Brigham Young then became the leader of the Mormons and led them to Utah
Territory, where he set up a powerful, almost theocratic regime that repeatedly
found itself at odds with federal authorities. The Mormon leaders became
convinced that federal troops were planning to invade Utah and overthrow them.
In 1857, Mormon vigilantes attacked an unarmed caravan of California-bound
settlers at a place called Mountain Meadows and murdered more than a hundred in
cold blood. The Civil War may have saved Utah from invasion by federal forces.
After Mr. Young died in 1877, leaving 56 children and 16 wives behind, Utah
applied for statehood. After many controversies, mostly about polygamy, the
church in 1890 declared that plural marriage was no longer allowed and Utah was
granted statehood five years later.
But the change was not simple. Thousands of Mormon families with two, three or
more wives had to adjust their lives and for years charges of polygamy were
raised against prominent Mormons. When Brigham Henry Roberts, a member of the
Mormon Council of Seventy, was elected to Congress in 1896, he was denied
membership because he had three wives. Reed Smoot, elected to the Senate in
1902, was not a polygamist. But, as the editorial in The Evening Gazette made
clear, he was still being criticized for clandestinely supporting polygamy and
for putting church interests before national interests.
Mr. Smoot was not expelled from the Senate; he served another 24 years. He has
gone down in the history books not as the first Mormon elected to the U.S.
Senate, but as the co-sponsor of the 1930 Smoot–Hawley tariff law, which raised
tariffs on 20,000 imported items and is widely regarded as a colossal blunder
that exacerbated the Great Depression of the 1930s. By then, his religion had
long ceased to be a factor in American political life. Mitt Romney, now running
for president of the United States, does not have to worry about the polygamy
issue. Plural marriage has long been banned by the Mormon church and survives
only in a few, isolated backwater places. But he still is concerned that his
faith may be a problem in the upcoming caucuses and primaries. His clarifying
speech earlier this month emphasized his strong commitment to American values,
including the separation of church and state, rather than any explication of the
doctrinal beliefs of the Mormons. In fact, he used the word “Mormon” only once.

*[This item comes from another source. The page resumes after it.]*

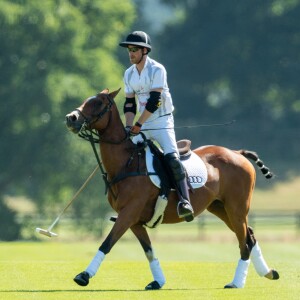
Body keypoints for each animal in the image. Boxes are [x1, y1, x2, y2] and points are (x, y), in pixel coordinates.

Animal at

That probably was wise. Religious doctrine should have no place in political
debate. Four centuries ago in England, people died over such things as the issue
of “transubstantiation” versus “consubstantiation” — whether Christ’s body is
present physically or only spiritually in the holy communion. Some heads were
chopped off but otherwise nothing was gained from those abstruse arguments. That
was a lesson well-learned by the members of the First Congress when they wrote
the First Amendment to the new Constitution.
As Mitt Romney knows, there is a lot of history behind his run for president. At
some point he probably will be asked whether, if elected, he will take his oath
of office on the Bible or the Book of Mormon. It shouldn’t make any difference,
but it probably will.
Webmaster Note: Since Smoot was a savvy businessman, he had to pretend to be ignorant of Mormon theology to be seated in the United States Senate. A Mormon general authority would never have been ignorant of Mormon pagan theology.